__DIRECTIONS__: Return every line from the one with "Turkey B.L.A.T. – $11.50" through the one with "Grilled Cheese – $9", inclusive, exactly as it appears below.

[Page-level text extractions]

BEGIN

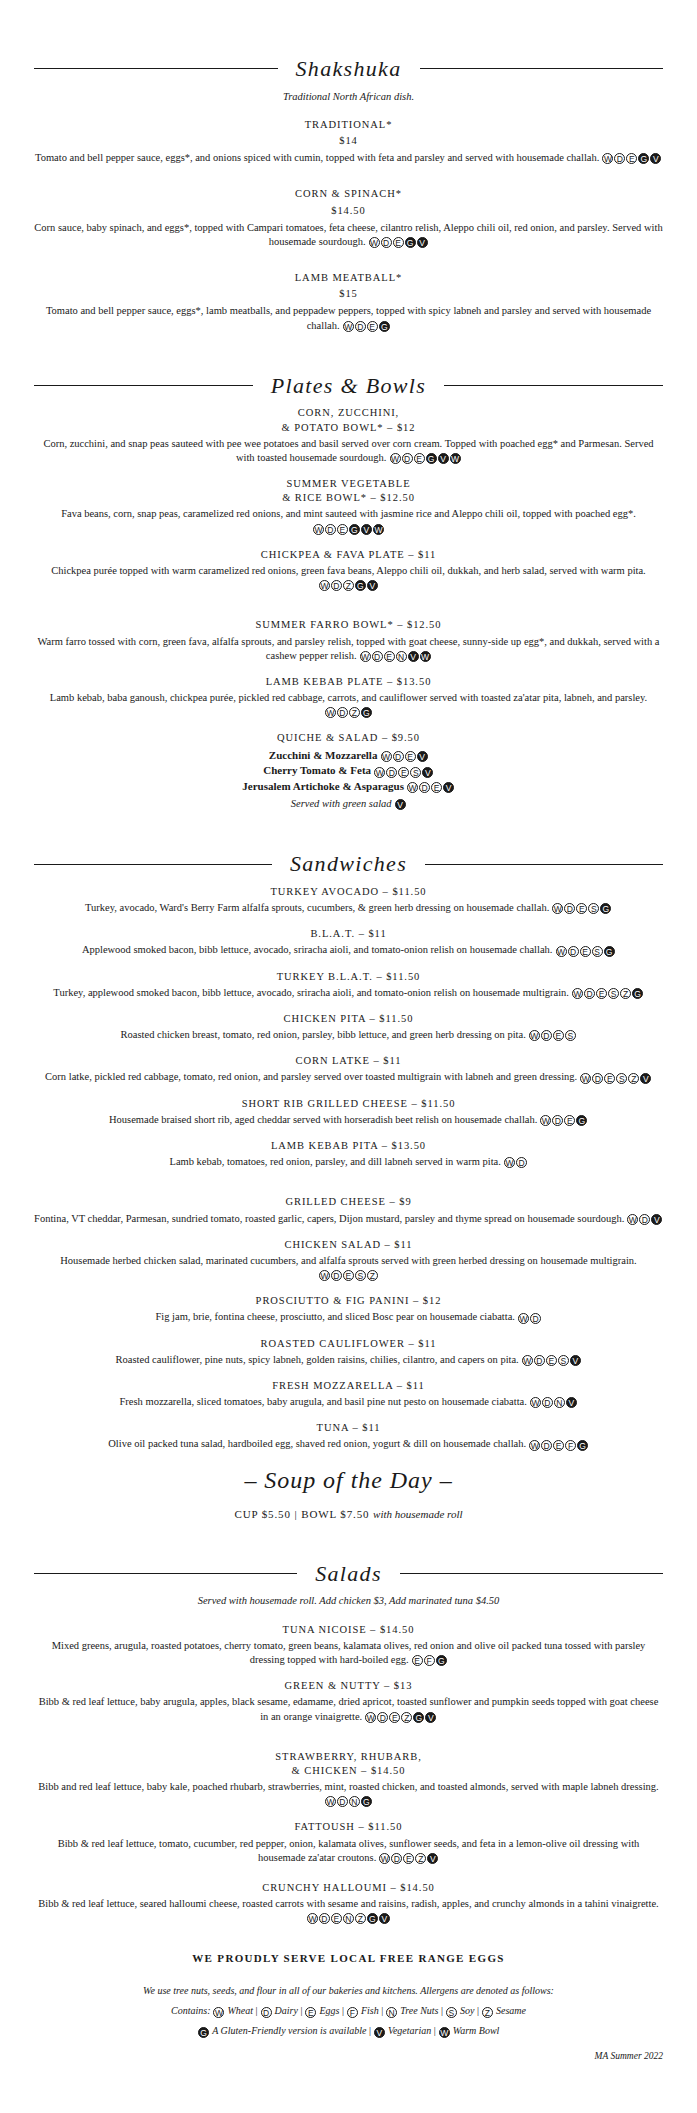Shakshuka
Traditional North African dish.
Traditional*
$14
Tomato and bell pepper sauce, eggs*, and onions spiced with cumin, topped with feta and parsley and served with housemade challah. WDEGV
Corn & Spinach*
$14.50
Corn sauce, baby spinach, and eggs*, topped with Campari tomatoes, feta cheese, cilantro relish, Aleppo chili oil, red onion, and parsley. Served with housemade sourdough. WDEGV
Lamb Meatball*
$15
Tomato and bell pepper sauce, eggs*, lamb meatballs, and peppadew peppers, topped with spicy labneh and parsley and served with housemade challah. WDEG
Plates & Bowls
Corn, Zucchini,
& Potato Bowl* – $12
Corn, zucchini, and snap peas sauteed with pee wee potatoes and basil served over corn cream. Topped with poached egg* and Parmesan. Served with toasted housemade sourdough. WDEGVW
Summer Vegetable
& Rice Bowl* – $12.50
Fava beans, corn, snap peas, caramelized red onions, and mint sauteed with jasmine rice and Aleppo chili oil, topped with poached egg*. WDEGVW
Chickpea & Fava Plate – $11
Chickpea purée topped with warm caramelized red onions, green fava beans, Aleppo chili oil, dukkah, and herb salad, served with warm pita. WDZGV
Summer Farro Bowl* – $12.50
Warm farro tossed with corn, green fava, alfalfa sprouts, and parsley relish, topped with goat cheese, sunny-side up egg*, and dukkah, served with a cashew pepper relish. WDENVW
Lamb Kebab Plate – $13.50
Lamb kebab, baba ganoush, chickpea purée, pickled red cabbage, carrots, and cauliflower served with toasted za'atar pita, labneh, and parsley. WDZG
Quiche & Salad – $9.50
Zucchini & Mozzarella WDEV
Cherry Tomato & Feta WDESV
Jerusalem Artichoke & Asparagus WDEV
Served with green salad V
Sandwiches
Turkey Avocado – $11.50
Turkey, avocado, Ward's Berry Farm alfalfa sprouts, cucumbers, & green herb dressing on housemade challah. WDESG
B.L.A.T. – $11
Applewood smoked bacon, bibb lettuce, avocado, sriracha aioli, and tomato-onion relish on housemade challah. WDESG
Turkey B.L.A.T. – $11.50
Turkey, applewood smoked bacon, bibb lettuce, avocado, sriracha aioli, and tomato-onion relish on housemade multigrain. WDESZG
Chicken Pita – $11.50
Roasted chicken breast, tomato, red onion, parsley, bibb lettuce, and green herb dressing on pita. WDES
Corn Latke – $11
Corn latke, pickled red cabbage, tomato, red onion, and parsley served over toasted multigrain with labneh and green dressing. WDESZV
Short Rib Grilled Cheese – $11.50
Housemade braised short rib, aged cheddar served with horseradish beet relish on housemade challah. WDEG
Lamb Kebab Pita – $13.50
Lamb kebab, tomatoes, red onion, parsley, and dill labneh served in warm pita. WD
Grilled Cheese – $9
Fontina, VT cheddar, Parmesan, sundried tomato, roasted garlic, capers, Dijon mustard, parsley and thyme spread on housemade sourdough. WDV
Chicken Salad – $11
Housemade herbed chicken salad, marinated cucumbers, and alfalfa sprouts served with green herbed dressing on housemade multigrain. WDESZ
Prosciutto & Fig Panini – $12
Fig jam, brie, fontina cheese, prosciutto, and sliced Bosc pear on housemade ciabatta. WD
Roasted Cauliflower – $11
Roasted cauliflower, pine nuts, spicy labneh, golden raisins, chilies, cilantro, and capers on pita. WDESV
Fresh Mozzarella – $11
Fresh mozzarella, sliced tomatoes, baby arugula, and basil pine nut pesto on housemade ciabatta. WDNV
Tuna – $11
Olive oil packed tuna salad, hardboiled egg, shaved red onion, yogurt & dill on housemade challah. WDEFG
– Soup of the Day –
CUP $5.50 | BOWL $7.50 with housemade roll
Salads
Served with housemade roll. Add chicken $3, Add marinated tuna $4.50
Tuna Nicoise – $14.50
Mixed greens, arugula, roasted potatoes, cherry tomato, green beans, kalamata olives, red onion and olive oil packed tuna tossed with parsley dressing topped with hard-boiled egg. EFG
Green & Nutty – $13
Bibb & red leaf lettuce, baby arugula, apples, black sesame, edamame, dried apricot, toasted sunflower and pumpkin seeds topped with goat cheese in an orange vinaigrette. WDEZGV
Strawberry, Rhubarb,
& Chicken – $14.50
Bibb and red leaf lettuce, baby kale, poached rhubarb, strawberries, mint, roasted chicken, and toasted almonds, served with maple labneh dressing. WDNG
Fattoush – $11.50
Bibb & red leaf lettuce, tomato, cucumber, red pepper, onion, kalamata olives, sunflower seeds, and feta in a lemon-olive oil dressing with housemade za'atar croutons. WDEZV
Crunchy Halloumi – $14.50
Bibb & red leaf lettuce, seared halloumi cheese, roasted carrots with sesame and raisins, radish, apples, and crunchy almonds in a tahini vinaigrette. WDENZGV
We proudly serve local free range eggs
We use tree nuts, seeds, and flour in all of our bakeries and kitchens. Allergens are denoted as follows:
Contains: W Wheat | D Dairy | E Eggs | F Fish | N Tree Nuts | S Soy | Z Sesame
G A Gluten-Friendly version is available | V Vegetarian | W Warm Bowl
MA Summer 2022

END

__TASK RESULT__:
Turkey B.L.A.T. – $11.50
Turkey, applewood smoked bacon, bibb lettuce, avocado, sriracha aioli, and tomato-onion relish on housemade multigrain. WDESZG
Chicken Pita – $11.50
Roasted chicken breast, tomato, red onion, parsley, bibb lettuce, and green herb dressing on pita. WDES
Corn Latke – $11
Corn latke, pickled red cabbage, tomato, red onion, and parsley served over toasted multigrain with labneh and green dressing. WDESZV
Short Rib Grilled Cheese – $11.50
Housemade braised short rib, aged cheddar served with horseradish beet relish on housemade challah. WDEG
Lamb Kebab Pita – $13.50
Lamb kebab, tomatoes, red onion, parsley, and dill labneh served in warm pita. WD
Grilled Cheese – $9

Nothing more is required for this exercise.